The jewelry box stood open, the dresser drawers ajar. The boxes from the back of Grandpa's closet were lined up along the bed, flaps open. The carpet we'd always assumed was wheat-colored turned out to be white, as evidenced by the pristine square revealed by the missing Persian carpet. If we hadn't known better, we'd have assumed the place had been ransacked by a particularly discriminating burglar. But a thief hadn't done this. It was the cousins.
They still lived in town, so before any of us knew about Grandpa, before we could book our flights or take to the road, they'd arrived on his doorstep ready to sort through his things. After Grandma died, he'd started labeling things with yellow tape, writing the name of the intended recipient. Holiday visits were always awkward as a result -- we'd all sit there, listening to his stories yet again, pretending not to notice all the markers. Once, I'd noticed my name affixed to the side of his old Remington typewriter and quickly looked away.
The typewriter was gone. So were a lot of things people remembered. The out-of-town cousins gathered in Grandpa's kitchen, trying to reconstruct an inventory by memory. Some of them were angry. There was talk of a graveside confrontation. But all I felt was empty. Like the house, I guess.
When they left, I went to the shed. Over the years, so many tools had accumulated, their rusty arms twisting and interlocking, mowers and rakes and hoses and pitchforks and rusted implements whose original purpose I couldn't fathom. But I had a boyhood memory, a narrow door in back of the shed, behind it a roll-top desk. I'd strayed inside once, before the wall of gardening cast-offs had all but cut it off from the world. I remember Grandpa hunched over the desk, picking at the Remington's keys one at a time.

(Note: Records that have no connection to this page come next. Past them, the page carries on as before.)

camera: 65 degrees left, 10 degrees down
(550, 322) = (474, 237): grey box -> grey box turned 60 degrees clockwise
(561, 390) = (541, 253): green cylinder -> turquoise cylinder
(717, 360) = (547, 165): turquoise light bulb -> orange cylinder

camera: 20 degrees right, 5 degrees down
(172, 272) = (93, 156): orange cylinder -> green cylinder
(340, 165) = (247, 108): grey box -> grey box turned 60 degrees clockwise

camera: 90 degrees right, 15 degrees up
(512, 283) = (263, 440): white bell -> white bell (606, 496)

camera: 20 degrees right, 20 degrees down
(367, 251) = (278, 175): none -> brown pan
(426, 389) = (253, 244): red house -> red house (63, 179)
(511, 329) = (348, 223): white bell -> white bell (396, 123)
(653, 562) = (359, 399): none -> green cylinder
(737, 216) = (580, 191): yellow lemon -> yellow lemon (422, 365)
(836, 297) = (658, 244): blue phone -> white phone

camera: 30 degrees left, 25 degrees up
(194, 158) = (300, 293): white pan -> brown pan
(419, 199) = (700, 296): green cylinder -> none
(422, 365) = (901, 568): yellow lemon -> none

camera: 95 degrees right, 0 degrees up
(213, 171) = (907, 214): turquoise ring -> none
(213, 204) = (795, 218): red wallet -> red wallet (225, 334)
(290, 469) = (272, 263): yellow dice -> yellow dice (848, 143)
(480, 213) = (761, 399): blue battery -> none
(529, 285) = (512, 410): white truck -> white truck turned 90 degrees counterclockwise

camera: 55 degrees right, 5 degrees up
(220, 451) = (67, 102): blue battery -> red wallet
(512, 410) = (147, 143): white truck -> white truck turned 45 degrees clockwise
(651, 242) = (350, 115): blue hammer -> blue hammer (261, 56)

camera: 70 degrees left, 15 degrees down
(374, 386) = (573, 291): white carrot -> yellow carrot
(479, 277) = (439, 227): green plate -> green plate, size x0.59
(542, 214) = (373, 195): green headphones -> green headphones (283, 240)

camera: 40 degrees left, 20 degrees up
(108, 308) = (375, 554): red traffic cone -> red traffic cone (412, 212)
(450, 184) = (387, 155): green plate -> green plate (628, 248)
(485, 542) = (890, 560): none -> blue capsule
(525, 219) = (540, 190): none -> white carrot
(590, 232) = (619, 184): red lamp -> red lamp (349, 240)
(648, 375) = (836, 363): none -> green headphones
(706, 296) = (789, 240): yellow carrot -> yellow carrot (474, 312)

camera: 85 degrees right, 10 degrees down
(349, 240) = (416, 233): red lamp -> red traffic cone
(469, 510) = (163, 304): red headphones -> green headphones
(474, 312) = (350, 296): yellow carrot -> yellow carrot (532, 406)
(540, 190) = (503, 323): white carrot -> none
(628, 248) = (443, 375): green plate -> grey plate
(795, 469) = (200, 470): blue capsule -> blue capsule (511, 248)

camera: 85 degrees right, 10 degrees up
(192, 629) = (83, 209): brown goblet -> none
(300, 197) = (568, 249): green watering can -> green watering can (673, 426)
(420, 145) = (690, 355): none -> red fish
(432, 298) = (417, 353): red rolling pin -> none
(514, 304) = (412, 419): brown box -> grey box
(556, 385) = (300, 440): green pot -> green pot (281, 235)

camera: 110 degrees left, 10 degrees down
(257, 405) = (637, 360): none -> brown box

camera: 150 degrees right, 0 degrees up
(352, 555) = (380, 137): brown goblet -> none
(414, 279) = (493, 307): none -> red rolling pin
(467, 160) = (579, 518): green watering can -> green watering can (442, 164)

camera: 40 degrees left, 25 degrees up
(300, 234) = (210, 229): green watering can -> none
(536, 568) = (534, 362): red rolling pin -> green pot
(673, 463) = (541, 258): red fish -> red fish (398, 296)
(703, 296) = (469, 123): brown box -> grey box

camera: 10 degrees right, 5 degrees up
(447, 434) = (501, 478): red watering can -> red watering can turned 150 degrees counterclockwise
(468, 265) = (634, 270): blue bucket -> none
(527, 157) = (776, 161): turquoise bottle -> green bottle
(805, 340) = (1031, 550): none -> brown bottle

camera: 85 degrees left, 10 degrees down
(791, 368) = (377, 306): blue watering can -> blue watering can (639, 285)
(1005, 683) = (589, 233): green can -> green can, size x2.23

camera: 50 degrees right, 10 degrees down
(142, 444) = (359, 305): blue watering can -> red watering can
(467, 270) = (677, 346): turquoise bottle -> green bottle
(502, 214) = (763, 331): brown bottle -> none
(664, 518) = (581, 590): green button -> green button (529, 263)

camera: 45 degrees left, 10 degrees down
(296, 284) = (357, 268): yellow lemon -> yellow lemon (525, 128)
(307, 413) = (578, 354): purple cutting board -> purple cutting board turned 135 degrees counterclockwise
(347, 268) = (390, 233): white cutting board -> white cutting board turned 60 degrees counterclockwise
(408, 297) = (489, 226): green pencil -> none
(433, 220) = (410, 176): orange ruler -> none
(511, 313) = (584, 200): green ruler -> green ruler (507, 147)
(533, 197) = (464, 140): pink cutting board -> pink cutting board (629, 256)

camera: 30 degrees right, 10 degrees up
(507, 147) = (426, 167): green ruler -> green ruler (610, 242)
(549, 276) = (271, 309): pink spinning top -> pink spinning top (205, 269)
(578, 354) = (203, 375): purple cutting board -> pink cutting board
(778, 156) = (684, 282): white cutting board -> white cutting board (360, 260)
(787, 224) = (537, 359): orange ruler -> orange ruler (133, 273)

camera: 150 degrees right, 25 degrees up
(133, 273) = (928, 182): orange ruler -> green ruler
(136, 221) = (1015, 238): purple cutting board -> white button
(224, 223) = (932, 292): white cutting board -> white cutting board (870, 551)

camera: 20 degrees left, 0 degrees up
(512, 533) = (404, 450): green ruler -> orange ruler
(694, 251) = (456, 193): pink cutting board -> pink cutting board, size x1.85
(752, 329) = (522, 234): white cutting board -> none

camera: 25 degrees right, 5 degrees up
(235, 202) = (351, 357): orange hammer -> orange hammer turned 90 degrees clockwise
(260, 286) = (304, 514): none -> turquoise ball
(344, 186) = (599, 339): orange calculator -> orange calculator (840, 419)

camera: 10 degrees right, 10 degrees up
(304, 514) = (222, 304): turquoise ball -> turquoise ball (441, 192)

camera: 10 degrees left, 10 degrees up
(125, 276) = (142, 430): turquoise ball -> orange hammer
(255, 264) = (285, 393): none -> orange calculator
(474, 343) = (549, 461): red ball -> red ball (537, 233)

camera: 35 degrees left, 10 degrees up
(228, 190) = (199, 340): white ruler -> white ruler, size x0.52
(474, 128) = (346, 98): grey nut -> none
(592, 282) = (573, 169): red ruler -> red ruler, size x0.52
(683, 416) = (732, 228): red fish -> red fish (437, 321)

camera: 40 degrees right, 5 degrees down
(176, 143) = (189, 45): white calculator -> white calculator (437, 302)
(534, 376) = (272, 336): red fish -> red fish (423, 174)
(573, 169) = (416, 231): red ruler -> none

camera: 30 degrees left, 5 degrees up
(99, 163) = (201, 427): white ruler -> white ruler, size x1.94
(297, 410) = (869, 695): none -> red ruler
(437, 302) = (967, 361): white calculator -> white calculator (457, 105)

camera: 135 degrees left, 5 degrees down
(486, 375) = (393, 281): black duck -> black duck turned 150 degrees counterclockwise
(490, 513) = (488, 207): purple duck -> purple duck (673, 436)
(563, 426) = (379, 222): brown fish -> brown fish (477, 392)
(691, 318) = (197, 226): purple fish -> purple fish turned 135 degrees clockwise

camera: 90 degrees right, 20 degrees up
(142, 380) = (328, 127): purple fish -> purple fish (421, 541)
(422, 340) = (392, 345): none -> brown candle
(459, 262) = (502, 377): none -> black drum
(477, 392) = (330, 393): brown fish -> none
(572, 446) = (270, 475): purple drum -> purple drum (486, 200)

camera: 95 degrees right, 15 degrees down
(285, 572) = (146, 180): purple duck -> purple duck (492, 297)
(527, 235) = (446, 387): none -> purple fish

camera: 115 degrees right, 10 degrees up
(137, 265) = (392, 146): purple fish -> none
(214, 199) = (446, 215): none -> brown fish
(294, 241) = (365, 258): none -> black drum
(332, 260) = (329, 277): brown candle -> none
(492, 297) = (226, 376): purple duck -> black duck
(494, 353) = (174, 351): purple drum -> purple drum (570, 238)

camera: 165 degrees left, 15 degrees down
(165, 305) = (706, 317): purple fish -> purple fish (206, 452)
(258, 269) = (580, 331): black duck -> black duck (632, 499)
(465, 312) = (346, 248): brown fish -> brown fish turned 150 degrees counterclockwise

It took the better part of an hour to untangle the ossified mess, visions of tetanus looming behind every semi-sharp edge. Finally a path to the door cleared. Either the doorknob was locked, or the metal had seized with rust. For all the good my efforts did, it might as well have been welded in place. Taking a cue from the local cousins, I picked up a likely looking mallet and started whacking away. After many blows and much noise, the door gave.
Turns out my memory deceived me. There was no roll-top desk. Instead, a dented Steelcase number, the kind all my teachers had in grade school. Orange with rust, encrusted with a nasty black layer of what looked like bug parts bonded with cobweb. The smell was awful. The drawers proved empty on inspection, but on the far side of the desk was a similarly unappealing filing cabinet, which turned out to be full of papers. Huge yellowing bundles, tacky to the touch. I withdrew an armful and took them back into the house.
That night, back at my hotel, a box of Grandpa's secret papers next to my suitcase, I dialed my step-dad's number. He was happy to hear from me, then sad to hear about Grandpa, then especially sad when he realized no one had gotten in touch with him before now.
"Did Grandpa write?" I asked. "Like, books, I mean."